> **TASK OBJECTIVE**
Could you give the records below again exactly as they stand?
---------- ENTRIES SUPPLIED ----------
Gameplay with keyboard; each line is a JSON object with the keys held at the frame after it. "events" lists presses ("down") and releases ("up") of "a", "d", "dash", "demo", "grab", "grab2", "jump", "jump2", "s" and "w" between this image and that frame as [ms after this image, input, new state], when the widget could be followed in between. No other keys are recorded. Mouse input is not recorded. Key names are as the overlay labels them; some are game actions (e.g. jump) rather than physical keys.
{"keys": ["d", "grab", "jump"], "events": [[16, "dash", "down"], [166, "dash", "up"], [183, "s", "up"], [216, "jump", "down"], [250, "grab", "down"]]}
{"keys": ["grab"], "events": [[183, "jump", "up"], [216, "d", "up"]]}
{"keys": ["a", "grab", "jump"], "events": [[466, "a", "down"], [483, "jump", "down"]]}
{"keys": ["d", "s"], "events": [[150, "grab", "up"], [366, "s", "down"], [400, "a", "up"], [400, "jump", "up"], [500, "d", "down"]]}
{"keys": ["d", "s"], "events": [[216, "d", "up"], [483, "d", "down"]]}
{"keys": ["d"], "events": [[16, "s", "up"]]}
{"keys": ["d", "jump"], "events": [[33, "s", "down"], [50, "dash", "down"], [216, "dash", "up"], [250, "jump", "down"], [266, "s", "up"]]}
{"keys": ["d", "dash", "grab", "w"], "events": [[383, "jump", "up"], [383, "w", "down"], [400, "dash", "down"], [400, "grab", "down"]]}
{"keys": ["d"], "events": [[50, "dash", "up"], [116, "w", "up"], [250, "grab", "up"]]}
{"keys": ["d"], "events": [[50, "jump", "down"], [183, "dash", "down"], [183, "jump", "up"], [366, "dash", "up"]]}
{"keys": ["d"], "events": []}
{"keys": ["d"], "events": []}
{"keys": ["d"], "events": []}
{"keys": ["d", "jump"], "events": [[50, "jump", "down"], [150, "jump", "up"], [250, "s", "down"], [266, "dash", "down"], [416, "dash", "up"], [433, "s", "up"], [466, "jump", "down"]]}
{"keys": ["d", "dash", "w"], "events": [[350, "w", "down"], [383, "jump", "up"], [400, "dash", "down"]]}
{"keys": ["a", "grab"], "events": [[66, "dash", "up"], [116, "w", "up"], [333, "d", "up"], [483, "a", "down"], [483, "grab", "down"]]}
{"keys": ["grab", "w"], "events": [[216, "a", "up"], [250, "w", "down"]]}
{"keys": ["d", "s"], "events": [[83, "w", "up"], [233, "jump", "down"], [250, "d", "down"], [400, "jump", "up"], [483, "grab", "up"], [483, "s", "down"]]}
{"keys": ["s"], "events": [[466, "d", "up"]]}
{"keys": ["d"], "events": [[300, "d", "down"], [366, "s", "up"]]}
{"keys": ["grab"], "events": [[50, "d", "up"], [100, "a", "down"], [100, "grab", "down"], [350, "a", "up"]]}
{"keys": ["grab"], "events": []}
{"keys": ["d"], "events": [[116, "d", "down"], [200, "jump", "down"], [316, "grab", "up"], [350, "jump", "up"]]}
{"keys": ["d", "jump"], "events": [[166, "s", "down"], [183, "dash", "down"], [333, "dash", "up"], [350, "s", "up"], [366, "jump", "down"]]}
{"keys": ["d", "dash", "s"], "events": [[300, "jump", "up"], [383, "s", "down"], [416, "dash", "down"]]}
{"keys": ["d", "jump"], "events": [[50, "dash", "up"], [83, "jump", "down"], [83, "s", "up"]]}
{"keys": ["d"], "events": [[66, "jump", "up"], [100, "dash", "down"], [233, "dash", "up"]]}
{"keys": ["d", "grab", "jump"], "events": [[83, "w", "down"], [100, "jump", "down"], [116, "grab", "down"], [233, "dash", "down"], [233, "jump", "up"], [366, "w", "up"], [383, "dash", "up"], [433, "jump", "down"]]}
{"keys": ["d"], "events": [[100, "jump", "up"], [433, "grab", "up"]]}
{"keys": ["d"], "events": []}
----------
> **REPLY TO THE TASK**
Gameplay with keyboard; each line is a JSON object with the keys held at the frame after it. "events" lists presses ("down") and releases ("up") of "a", "d", "dash", "demo", "grab", "grab2", "jump", "jump2", "s" and "w" between this image and that frame as [ms after this image, input, new state], when the widget could be followed in between. No other keys are recorded. Mouse input is not recorded. Key names are as the overlay labels them; some are game actions (e.g. jump) rather than physical keys.
{"keys": ["d", "grab", "jump"], "events": [[16, "dash", "down"], [166, "dash", "up"], [183, "s", "up"], [216, "jump", "down"], [250, "grab", "down"]]}
{"keys": ["grab"], "events": [[183, "jump", "up"], [216, "d", "up"]]}
{"keys": ["a", "grab", "jump"], "events": [[466, "a", "down"], [483, "jump", "down"]]}
{"keys": ["d", "s"], "events": [[150, "grab", "up"], [366, "s", "down"], [400, "a", "up"], [400, "jump", "up"], [500, "d", "down"]]}
{"keys": ["d", "s"], "events": [[216, "d", "up"], [483, "d", "down"]]}
{"keys": ["d"], "events": [[16, "s", "up"]]}
{"keys": ["d", "jump"], "events": [[33, "s", "down"], [50, "dash", "down"], [216, "dash", "up"], [250, "jump", "down"], [266, "s", "up"]]}
{"keys": ["d", "dash", "grab", "w"], "events": [[383, "jump", "up"], [383, "w", "down"], [400, "dash", "down"], [400, "grab", "down"]]}
{"keys": ["d"], "events": [[50, "dash", "up"], [116, "w", "up"], [250, "grab", "up"]]}
{"keys": ["d"], "events": [[50, "jump", "down"], [183, "dash", "down"], [183, "jump", "up"], [366, "dash", "up"]]}
{"keys": ["d"], "events": []}
{"keys": ["d"], "events": []}
{"keys": ["d"], "events": []}
{"keys": ["d", "jump"], "events": [[50, "jump", "down"], [150, "jump", "up"], [250, "s", "down"], [266, "dash", "down"], [416, "dash", "up"], [433, "s", "up"], [466, "jump", "down"]]}
{"keys": ["d", "dash", "w"], "events": [[350, "w", "down"], [383, "jump", "up"], [400, "dash", "down"]]}
{"keys": ["a", "grab"], "events": [[66, "dash", "up"], [116, "w", "up"], [333, "d", "up"], [483, "a", "down"], [483, "grab", "down"]]}
{"keys": ["grab", "w"], "events": [[216, "a", "up"], [250, "w", "down"]]}
{"keys": ["d", "s"], "events": [[83, "w", "up"], [233, "jump", "down"], [250, "d", "down"], [400, "jump", "up"], [483, "grab", "up"], [483, "s", "down"]]}
{"keys": ["s"], "events": [[466, "d", "up"]]}
{"keys": ["d"], "events": [[300, "d", "down"], [366, "s", "up"]]}
{"keys": ["grab"], "events": [[50, "d", "up"], [100, "a", "down"], [100, "grab", "down"], [350, "a", "up"]]}
{"keys": ["grab"], "events": []}
{"keys": ["d"], "events": [[116, "d", "down"], [200, "jump", "down"], [316, "grab", "up"], [350, "jump", "up"]]}
{"keys": ["d", "jump"], "events": [[166, "s", "down"], [183, "dash", "down"], [333, "dash", "up"], [350, "s", "up"], [366, "jump", "down"]]}
{"keys": ["d", "dash", "s"], "events": [[300, "jump", "up"], [383, "s", "down"], [416, "dash", "down"]]}
{"keys": ["d", "jump"], "events": [[50, "dash", "up"], [83, "jump", "down"], [83, "s", "up"]]}
{"keys": ["d"], "events": [[66, "jump", "up"], [100, "dash", "down"], [233, "dash", "up"]]}
{"keys": ["d", "grab", "jump"], "events": [[83, "w", "down"], [100, "jump", "down"], [116, "grab", "down"], [233, "dash", "down"], [233, "jump", "up"], [366, "w", "up"], [383, "dash", "up"], [433, "jump", "down"]]}
{"keys": ["d"], "events": [[100, "jump", "up"], [433, "grab", "up"]]}
{"keys": ["d"], "events": []}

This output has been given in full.